A sixth misconception is that seasons are caused by Earth’s distance from the sun rather than by its axial tilt. This misconception was flagged at Grade 1 and reappears frequently as students develop more sophisticated astronomical thinking. The assessment boundary for 5-ESS1-2 explicitly excludes assessment of the causes of seasons, meaning teachers are not required to teach axial tilt in Grade 5. However, if students propose the distance explanation, teachers should not affirm it. The appropriate response is to plant doubt without providing the full explanation: “That would make sense if it were true, but scientists have found that Earth is actually slightly closer to the sun in January than in July, when the Northern Hemisphere has summer. How can you explain that?” This question creates productive cognitive dissonance that motivates deeper investigation in middle school.

Assessment Questions

Here is a table of shadow lengths for a vertical meter stick measured at six different times during one school day. Create a bar graph of this data. What pattern does the graph reveal? What does the shortest shadow tell you about where the sun was at that time?

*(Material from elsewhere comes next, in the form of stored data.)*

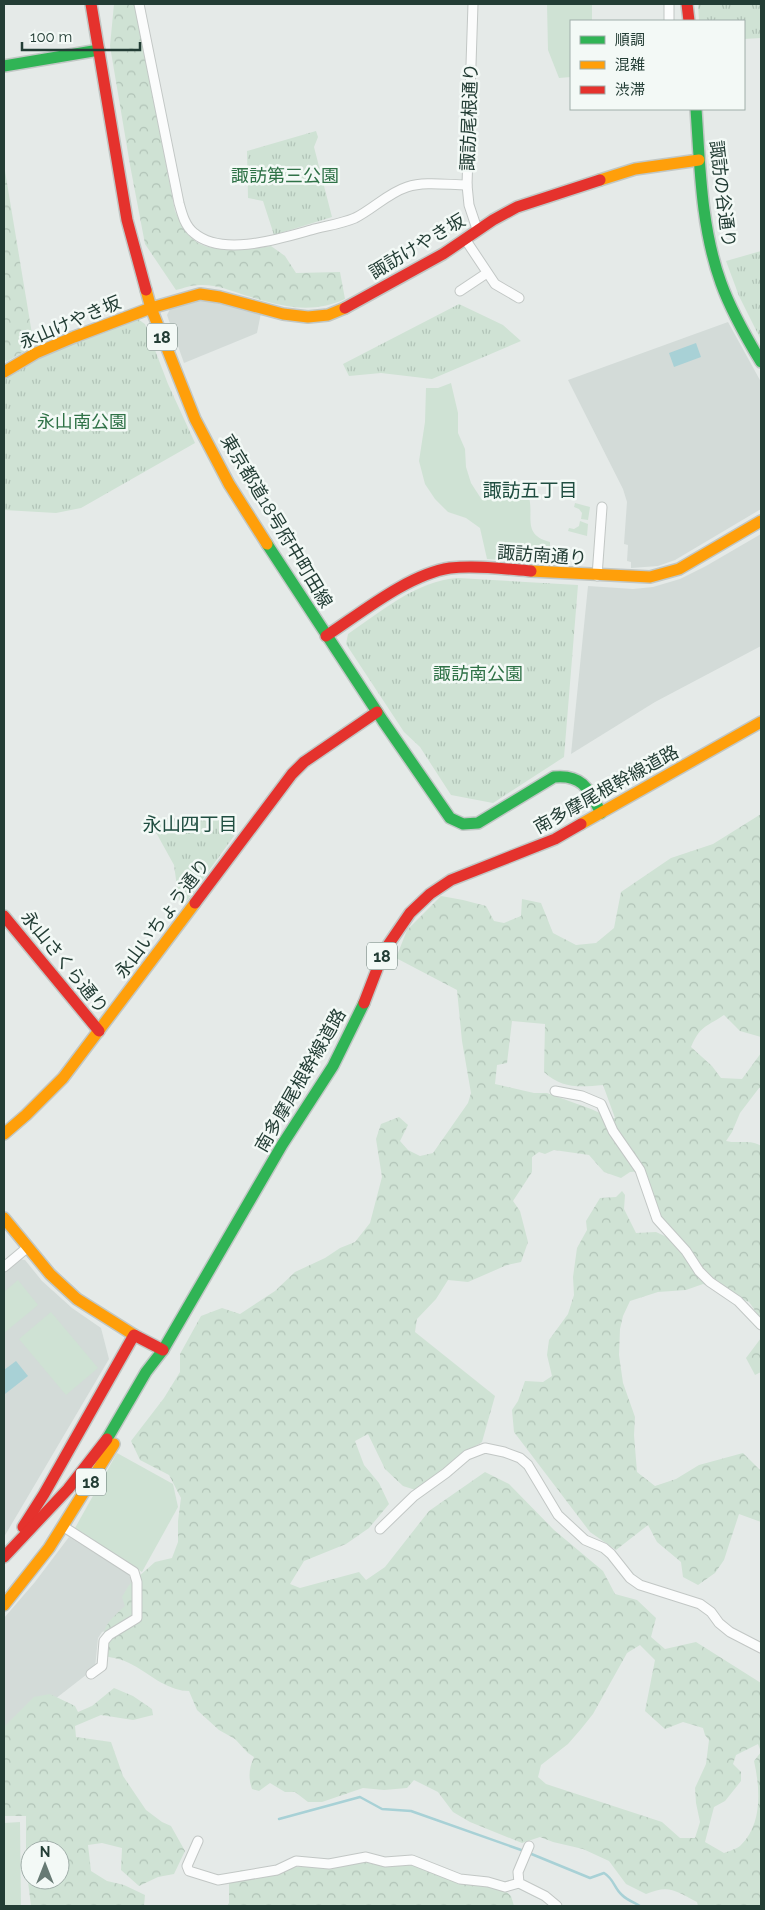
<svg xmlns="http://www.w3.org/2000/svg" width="765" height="1910" viewBox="0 0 765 1910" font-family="Raleway,'Noto Sans JP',sans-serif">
  <defs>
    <pattern id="forest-crowns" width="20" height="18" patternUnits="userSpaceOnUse" patternTransform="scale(1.25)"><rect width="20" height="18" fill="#cfe2d4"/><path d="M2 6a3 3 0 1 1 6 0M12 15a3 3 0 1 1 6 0" fill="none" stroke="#b1c3b7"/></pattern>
    <pattern id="park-tufts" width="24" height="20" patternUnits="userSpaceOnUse" patternTransform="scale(1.25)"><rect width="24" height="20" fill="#cfe2d4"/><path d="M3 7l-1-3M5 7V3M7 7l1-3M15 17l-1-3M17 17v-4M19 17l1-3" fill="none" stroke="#b1c3b7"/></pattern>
  </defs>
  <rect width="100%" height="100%" fill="#e5eae8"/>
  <g fill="#d3dbd8">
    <path d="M201,300l60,13 -4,20 -73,30 -17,-48 4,-8z"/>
    <path d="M728,322l33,60v127l-86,51 -17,6 -27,2v-6l-4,-1 1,-16 -4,-1 3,-42 -4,-13 -55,-109z"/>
    <path d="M761,534v112l-106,56 -84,52 17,-168 45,3 20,-2 27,-8 26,-13z"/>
    <path d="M19,1259l6,1 17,21 30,27 29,20 8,31 -105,178v-265z"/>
    <path d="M69,1537l59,37 5,8 -5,32 -17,15 -9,3 -4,6 -3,30 -40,31 -51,59v-140l31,-36z"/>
  </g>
  <g fill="#cfe2d4">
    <path d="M547,4h45v17h-21v56l-12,1 -11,-28z"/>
    <path d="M451,383l7,30v20l7,16 1,18 5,16 11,17 11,-1 21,-9h12c12,21 -8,44 24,52v21l-63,-4 -7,-31 -14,-10 -18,-6 -13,-13 -10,-15 -6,-23 6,-39 1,-34h12z"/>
    <path d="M575,503l15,4 -2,13 -7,-1 1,-6 -3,-4 -5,-2z"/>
    <path d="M580,521l8,3 -1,12 -19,-5 1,-3 5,1 5,-3z"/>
    <path d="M18,1280l20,25 -34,28v-41z"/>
    <path d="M51,1312l47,56 -32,27 -47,-56z"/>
    <path d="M117,1453l56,31 5,23 -36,65 -67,-44z"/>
    <path d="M20,1822l1,84h-17v-83z"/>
  </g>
  <g fill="url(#forest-crowns)" fill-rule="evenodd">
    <path d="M114,4h21l40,207c5,10 10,22 19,29 16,14 58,9 77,6l14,10 11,17 44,-1 5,27c-35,16 -65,7 -101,-4 -14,-5 -29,-11 -45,-10 -7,0 -15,3 -23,5l-31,-46 -15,-79 -20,-119z"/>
    <path d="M4,165l30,181 -28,16 -2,-6z"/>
    <path d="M761,814v223l-21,-6 -16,-16c-18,12 -24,11 -33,32l21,19 9,12 21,1 19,-26v35h-2l-19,25 -8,19 -6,9c12,3 25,-2 35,5v173l-12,-17 -46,-18 -17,6 -28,2 -28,9 -7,15 -3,13 -1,26 4,28 12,34 -1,18 3,37 18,14 21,-7 23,-14 44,-12 18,18v51l-22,-8 -15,46 -9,13 -17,12 -15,-8 -2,-15 -24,-20 -9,-17 -32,25 -26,-18 -76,-100 -2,-22 6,-9 7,-20 18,1 9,-6 -5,-21 2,-15 19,-26 6,-19 -1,-18 4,-29 10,-18 -1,-9 14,-23 16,-1 6,-6 3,4 -1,14 12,24 20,-1 11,5 6,-6 -18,-22 -11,-38 -14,1 -9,6 -17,-6 -15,-17 -35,-5 -9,4 -6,-2 -7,5v15l-19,29 7,10 8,31 -7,20 -14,3 -39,17 -20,-2 -12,19 -19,20 -2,13 80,64 -13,46 -23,14 -34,37 -22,-7 -18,-17 -17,-35 -13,7 9,24 15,18 10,21 -20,24 -23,16 -42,17 -14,23 10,4 59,-16 7,8 19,-13 44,-56 56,-39 24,12 45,46 49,41 12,23 22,6 19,18 -5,19 14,12 31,-7 65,41v223h-63l-1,-4c-21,-11 -28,-18 -51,-8l-20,-10 -17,-23 -26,-12 -30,-7 -13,-5 -18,6 -52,-21 -17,-10 -15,-20 -24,-12 -7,8 -23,2 -21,-2 -41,14h-14l-13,-10h-10l-15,-9 -11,8 -7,-2c-4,-12 -3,-21 2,-32l-6,-4 -13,-14 -16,-9 -22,-20 -8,-19c-25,-1 -39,-18 -60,-28 -7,-4 -16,-5 -24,-7 -5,-27 0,-32 20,-50l-3,-9 7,-12 26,-23 17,-4 6,-16v-21l3,-23 -12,-23 -29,-15 -9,-19 33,-43 16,-26v-18l21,-38 21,-8 18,6 35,-23 20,-19 30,-14 15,-10 15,-6 15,-19 12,-46 -6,-38 5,-15 18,-7 9,8 -8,16 8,9 12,6 13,-3 35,-50 3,-10 -9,-52 -5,-51 -61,-32 11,-28 34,-34 22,4 23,6 8,15 10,2 17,-7 1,-17 19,4 12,30 23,12 20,-2 18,-15 7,-36 50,-34 42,-14zM512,1021l33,3 -1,48c18,17 36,15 59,13l12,33h-4l-20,-9 -44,-16h-13l-39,-9 2,-19 10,-2zM640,1645l15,15 -10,51 20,18 18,-7 20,6 2,7 4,5 -3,24 -11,24 1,15 4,19 -5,16h-15l-18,-16 -116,-38 -8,-7 3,-12 27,-21 13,-15 12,-15 34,-61zM758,1744l3,8 -7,9c6,27 9,62 -13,84 -4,4 -12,6 -17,8l-19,-11 9,-35 11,-6 16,-20v-9l-8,-8 3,-9z"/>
    <path d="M761,1338v34l-6,3 -9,-17z"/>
    <path d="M114,1688l19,8 19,13 1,6 -20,5 -32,-5 -26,11 1,11 35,5 12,34 23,34 16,12 9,4 14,25 -11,23 -16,3 -19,9 -18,-16 1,-22 -20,-5 -14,2 3,26 16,10 17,4 21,10 -1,11h-113l-5,-41v-49h-22v-89l30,-30 16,-3 25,12 3,6 14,-6zM30,1850h30v30h-30z"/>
    <path d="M367,1857l55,3 25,16h26l27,10 11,10 3,10h-287l2,-3v-23l12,-10 41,-1 23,-3 24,-7z"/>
  </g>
  <g fill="url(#park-tufts)">
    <path d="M698,4h63v34l-17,1v-18h-45z"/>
    <path d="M316,131l2,6 -4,10 18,70 -58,18 -11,-34 -15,-3 -1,-47z"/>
    <path d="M761,251v89l-22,-44 -13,-35z"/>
    <path d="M459,304l44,21 18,16 -89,38 -51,-6 -32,3 -6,-12z"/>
    <path d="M136,318l9,6 23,60 27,59 -114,65 -25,5 -52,-3v-132l35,-21z"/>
    <path d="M458,578l120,7 -14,172 -71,46 -42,-8 -31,-48 -16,-15 -58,-88 2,-10c34,-23 68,-53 110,-56z"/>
    <path d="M148,818l76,1 10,17 -50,69 -5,-4 -5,-36z"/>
  </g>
  <g fill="#a8d1d6">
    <path d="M696,343l5,14 -27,10 -5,-14z"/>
    <path d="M16,1361l12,15 -23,18 -1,-24z"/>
  </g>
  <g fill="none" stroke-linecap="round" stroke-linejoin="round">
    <g stroke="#a8d1d6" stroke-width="2.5">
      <path d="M279,1819l81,-22 22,12 29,2 113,40"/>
      <path d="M529,1853l61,25 14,-5c10,6 10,15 18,22 5,5 13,8 18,11"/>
    </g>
    <g stroke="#c2c7c5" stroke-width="11">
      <g id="street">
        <path d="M139,4l40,199c3,11 6,23 15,30 28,24 85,6 117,-3 14,-4 30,-6 44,-12 18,-9 33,-25 52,-31 18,-6 41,-2 60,-2"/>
        <path d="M473,4l-6,181 2,20 8,24"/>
        <path d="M669,4v17"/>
        <path d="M465,239l30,45 24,14"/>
        <path d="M460,291l27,-18"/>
        <path d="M597,576l5,-69"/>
        <path d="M555,1091l27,5 19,8 12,27 27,39 17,49 29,32 13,20 11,11 28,19 23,24"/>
        <path d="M4,1267l24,-20"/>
        <path d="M64,1527l70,45 3,10v36l-28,17 -5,6 -2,25 -11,8"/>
        <path d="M380,1529l34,-33 32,-23 21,-18 18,-7 19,4 16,6 8,7 30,50 27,25 19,8 7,6 19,24 10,7 60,19 11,8 8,11 11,9 31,16"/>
        <path d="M198,1841l-11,25 2,5 29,9 59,-10 19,-9 33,3 37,-7 19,5 27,-2 48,19 28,3 17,5 14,-4"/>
        <path d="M529,1846l-11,26 1,11 26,13 12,10"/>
      </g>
    </g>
    <g stroke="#c1c7c5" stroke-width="14">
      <g id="fast">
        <path d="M4,66l95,-16"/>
        <path d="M696,109c4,58 5,119 25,174 10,28 25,54 40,79"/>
        <path d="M267,544l116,177 67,97 13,6 15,-1 76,-46c29,-3 35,13 47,36"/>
        <path d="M107,1439l39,-67 17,-22 119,-205 51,-79 31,-63"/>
      </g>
    </g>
    <g stroke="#c1c7c5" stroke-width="14">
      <g id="slow">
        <path d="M600,180l35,-11 64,-9"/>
        <path d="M146,290l5,18 44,111 34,65 38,60"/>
        <path d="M4,372l32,-19 38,-16 77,-29 49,-14 20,3 63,17 25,3 20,-2 17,-7"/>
        <path d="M531,571l119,6 29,-8 82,-48"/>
        <path d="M581,824l180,-102"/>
        <path d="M4,1134l22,-19 37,-37 132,-175"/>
        <path d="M4,1218l46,56 27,25 57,36"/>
        <path d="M4,1605l45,-57 65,-104"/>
      </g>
    </g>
    <g stroke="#c1c7c5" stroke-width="14">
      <g id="jam">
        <path d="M91,4l36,216 19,70"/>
        <path d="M687,4l2,17"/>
        <path d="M345,308l98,-54 50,-34 24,-13 83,-27"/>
        <path d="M326,636c35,-23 83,-62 124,-68 27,-3 55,1 81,3"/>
        <path d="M195,903l97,-129 12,-12 73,-50"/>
        <path d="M4,916l95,115"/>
        <path d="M364,1003l20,-52 26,-38 20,-19 21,-14 104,-41 26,-15"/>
        <path d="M23,1527l21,-33 90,-159 29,15"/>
        <path d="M4,1557l64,-68 39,-50"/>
      </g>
    </g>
    <use href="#street" stroke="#fbfcfc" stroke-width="9"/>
    <use href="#fast" stroke="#30b455" stroke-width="11"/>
    <use href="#slow" stroke="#ff9f0a" stroke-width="11"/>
    <use href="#jam" stroke="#e5322d" stroke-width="11"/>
  </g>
  <g text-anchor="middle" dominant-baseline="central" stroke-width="5" stroke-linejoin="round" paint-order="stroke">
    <g fill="#f3f9f6" stroke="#61756f" stroke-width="1">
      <rect x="147" y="323.5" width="30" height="27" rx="4"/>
      <rect x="367" y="942.5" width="30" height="27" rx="4"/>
      <rect x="76" y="1468.5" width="30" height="27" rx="4"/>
    </g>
    <g font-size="16" font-weight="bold" fill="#233d35">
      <text x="162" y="337">18</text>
      <text x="382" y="956">18</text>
      <text x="91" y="1482">18</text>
    </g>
    <g font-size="18" fill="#233d35" stroke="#f3f9f6">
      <text transform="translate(469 117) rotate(-88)">諏訪尾根通り</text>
      <text transform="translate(723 194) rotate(83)">諏訪の谷通り</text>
      <text transform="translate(417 246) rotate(-31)">諏訪けやき坂</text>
      <text transform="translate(70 322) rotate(-23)">永山けやき坂</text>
      <text transform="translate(277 521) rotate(59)">東京都道18号府中町田線</text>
      <text transform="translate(542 555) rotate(4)">諏訪南通り</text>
      <text transform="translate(606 789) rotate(-29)">南多摩尾根幹線道路</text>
      <text transform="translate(162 918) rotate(-53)">永山いちょう通り</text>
      <text transform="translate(65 962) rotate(51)">永山さくら通り</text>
      <text transform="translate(300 1080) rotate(-60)">南多摩尾根幹線道路</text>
    </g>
    <g font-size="18" fill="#2f7247" stroke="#f3f9f6">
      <text x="285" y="175">諏訪第三公園</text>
      <text x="82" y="421">永山南公園</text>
      <text x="478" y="673">諏訪南公園</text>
    </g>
    <g font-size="19" fill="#204e41" stroke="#f3f9f6">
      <text x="530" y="490">諏訪五丁目</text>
      <text x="190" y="824">永山四丁目</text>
    </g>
  </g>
  <rect width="765" height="1910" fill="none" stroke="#233d35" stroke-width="10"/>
  <rect x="570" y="20" width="175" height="90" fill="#f3f9f6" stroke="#a0aea9"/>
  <rect x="580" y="36" width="25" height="8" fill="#30b455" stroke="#a0aea9"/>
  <text x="615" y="45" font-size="15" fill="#233d35">順調</text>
  <rect x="580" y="61" width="25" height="8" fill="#ff9f0a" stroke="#a0aea9"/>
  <text x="615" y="70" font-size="15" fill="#233d35">混雑</text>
  <rect x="580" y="86" width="25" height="8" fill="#e5322d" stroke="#a0aea9"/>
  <text x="615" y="95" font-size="15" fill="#233d35">渋滞</text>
  <g transform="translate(45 1865)"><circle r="24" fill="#f3f9f6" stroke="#a0aea9"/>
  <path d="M0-4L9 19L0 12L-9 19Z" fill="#677a74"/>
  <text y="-8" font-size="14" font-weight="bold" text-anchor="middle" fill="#233d35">N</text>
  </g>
  <path d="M22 42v8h118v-8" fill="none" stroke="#233d35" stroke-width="2.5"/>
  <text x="30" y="42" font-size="15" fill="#233d35" stroke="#f3f9f6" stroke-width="4" paint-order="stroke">100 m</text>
</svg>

Look at the bar graph of monthly day lengths for our city. In which month is the day longest? In which is it shortest? How much longer is the longest day than the shortest day? Describe the overall pattern you see in the graph across the year.

We measured noon shadows on the first school day of every month for a year. Our data shows that December shadows were much longer than June shadows, even though we measured at the same time of day. What pattern does this reveal? What does it tell us about how the sun’s position in the sky changes across the year?

Orion is a constellation clearly visible in the night sky in January but cannot be seen in July. What pattern does this represent? Why does this pattern repeat every year? What does it tell us about Earth’s position and motion?

A student says: “The shadow data shows a pattern where shadows are shortest at noon and longest in morning and afternoon. I predict this same pattern will occur every day next year.” Is this a reasonable prediction? What evidence from the data supports making this prediction? What might cause the prediction to be slightly off for some days?

Compare a bar graph of day lengths for a city at 25 degrees north latitude with one for a city at 55 degrees north latitude. Which city shows a greater difference between its longest and shortest day? What pattern does this comparison reveal about how latitude affects seasonal variation in day length?

Draw two diagrams: one showing Earth early in the morning, and one showing Earth at noon of the same day. On each diagram, show where the sun appears to be in the sky from the perspective of an observer in the Northern Hemisphere, and draw the shadow the observer would cast. Explain how the two diagrams show the daily shadow pattern.